[Stored dataset items]:
= = = = = = =
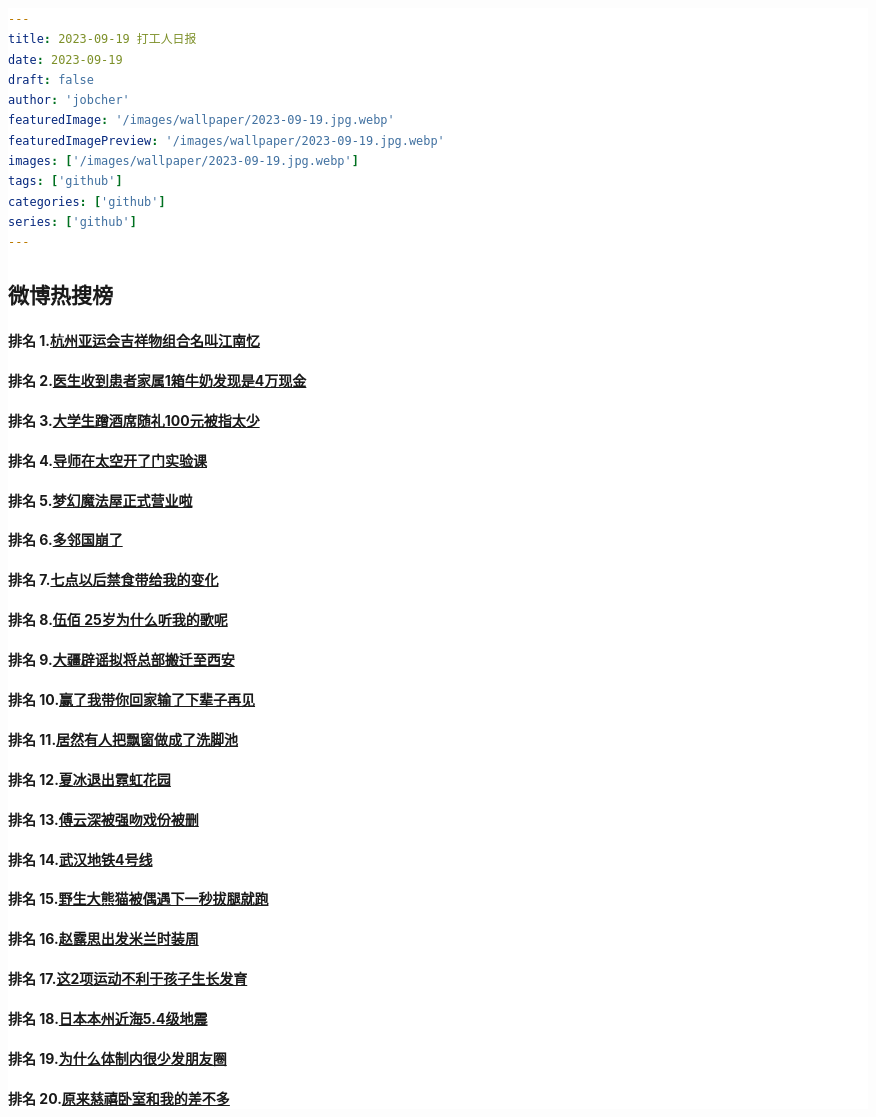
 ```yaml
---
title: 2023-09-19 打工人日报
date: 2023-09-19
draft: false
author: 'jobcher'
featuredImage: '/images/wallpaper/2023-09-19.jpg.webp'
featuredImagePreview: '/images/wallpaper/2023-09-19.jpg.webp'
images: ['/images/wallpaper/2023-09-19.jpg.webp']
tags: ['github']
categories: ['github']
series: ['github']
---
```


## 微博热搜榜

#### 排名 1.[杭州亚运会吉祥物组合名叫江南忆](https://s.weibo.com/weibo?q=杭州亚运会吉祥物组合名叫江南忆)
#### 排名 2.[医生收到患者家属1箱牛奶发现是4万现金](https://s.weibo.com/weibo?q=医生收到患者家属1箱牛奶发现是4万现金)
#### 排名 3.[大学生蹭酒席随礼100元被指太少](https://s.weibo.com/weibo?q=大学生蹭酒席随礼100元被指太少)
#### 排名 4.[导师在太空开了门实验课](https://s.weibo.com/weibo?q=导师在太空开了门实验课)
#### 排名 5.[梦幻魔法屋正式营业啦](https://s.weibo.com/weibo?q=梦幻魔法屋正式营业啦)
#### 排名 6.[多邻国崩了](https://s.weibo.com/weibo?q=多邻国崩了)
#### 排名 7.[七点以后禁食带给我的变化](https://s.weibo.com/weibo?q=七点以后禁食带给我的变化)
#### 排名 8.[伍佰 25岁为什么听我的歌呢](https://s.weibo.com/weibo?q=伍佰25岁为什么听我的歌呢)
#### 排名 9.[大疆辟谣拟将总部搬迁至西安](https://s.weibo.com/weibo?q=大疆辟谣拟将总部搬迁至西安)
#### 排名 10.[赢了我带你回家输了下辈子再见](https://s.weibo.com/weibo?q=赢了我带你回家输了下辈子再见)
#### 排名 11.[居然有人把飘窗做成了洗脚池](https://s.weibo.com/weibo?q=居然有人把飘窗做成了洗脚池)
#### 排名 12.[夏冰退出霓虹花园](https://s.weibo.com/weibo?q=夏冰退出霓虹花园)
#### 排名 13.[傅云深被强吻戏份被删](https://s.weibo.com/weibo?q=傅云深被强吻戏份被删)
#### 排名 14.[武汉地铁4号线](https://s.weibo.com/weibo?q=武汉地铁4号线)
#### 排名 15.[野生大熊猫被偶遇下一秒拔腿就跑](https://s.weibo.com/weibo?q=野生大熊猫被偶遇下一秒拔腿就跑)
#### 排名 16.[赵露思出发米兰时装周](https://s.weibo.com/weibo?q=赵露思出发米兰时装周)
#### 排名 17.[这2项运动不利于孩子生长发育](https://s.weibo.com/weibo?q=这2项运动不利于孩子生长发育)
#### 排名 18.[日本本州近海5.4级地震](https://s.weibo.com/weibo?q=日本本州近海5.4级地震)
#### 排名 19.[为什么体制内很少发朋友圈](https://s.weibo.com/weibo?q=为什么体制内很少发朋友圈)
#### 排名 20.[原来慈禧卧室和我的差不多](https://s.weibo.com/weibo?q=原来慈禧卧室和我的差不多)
= = = = = = =
[Requirement]: Transcribe exactly, please, the lines from the one with "#### 排名 5.[梦幻魔法屋正式营业啦](https://s.weibo.com/weibo?q=梦幻魔法屋正式营业啦)" to the last line of the entries above, ends included.

[The answer]:
#### 排名 5.[梦幻魔法屋正式营业啦](https://s.weibo.com/weibo?q=梦幻魔法屋正式营业啦)
#### 排名 6.[多邻国崩了](https://s.weibo.com/weibo?q=多邻国崩了)
#### 排名 7.[七点以后禁食带给我的变化](https://s.weibo.com/weibo?q=七点以后禁食带给我的变化)
#### 排名 8.[伍佰 25岁为什么听我的歌呢](https://s.weibo.com/weibo?q=伍佰25岁为什么听我的歌呢)
#### 排名 9.[大疆辟谣拟将总部搬迁至西安](https://s.weibo.com/weibo?q=大疆辟谣拟将总部搬迁至西安)
#### 排名 10.[赢了我带你回家输了下辈子再见](https://s.weibo.com/weibo?q=赢了我带你回家输了下辈子再见)
#### 排名 11.[居然有人把飘窗做成了洗脚池](https://s.weibo.com/weibo?q=居然有人把飘窗做成了洗脚池)
#### 排名 12.[夏冰退出霓虹花园](https://s.weibo.com/weibo?q=夏冰退出霓虹花园)
#### 排名 13.[傅云深被强吻戏份被删](https://s.weibo.com/weibo?q=傅云深被强吻戏份被删)
#### 排名 14.[武汉地铁4号线](https://s.weibo.com/weibo?q=武汉地铁4号线)
#### 排名 15.[野生大熊猫被偶遇下一秒拔腿就跑](https://s.weibo.com/weibo?q=野生大熊猫被偶遇下一秒拔腿就跑)
#### 排名 16.[赵露思出发米兰时装周](https://s.weibo.com/weibo?q=赵露思出发米兰时装周)
#### 排名 17.[这2项运动不利于孩子生长发育](https://s.weibo.com/weibo?q=这2项运动不利于孩子生长发育)
#### 排名 18.[日本本州近海5.4级地震](https://s.weibo.com/weibo?q=日本本州近海5.4级地震)
#### 排名 19.[为什么体制内很少发朋友圈](https://s.weibo.com/weibo?q=为什么体制内很少发朋友圈)
#### 排名 20.[原来慈禧卧室和我的差不多](https://s.weibo.com/weibo?q=原来慈禧卧室和我的差不多)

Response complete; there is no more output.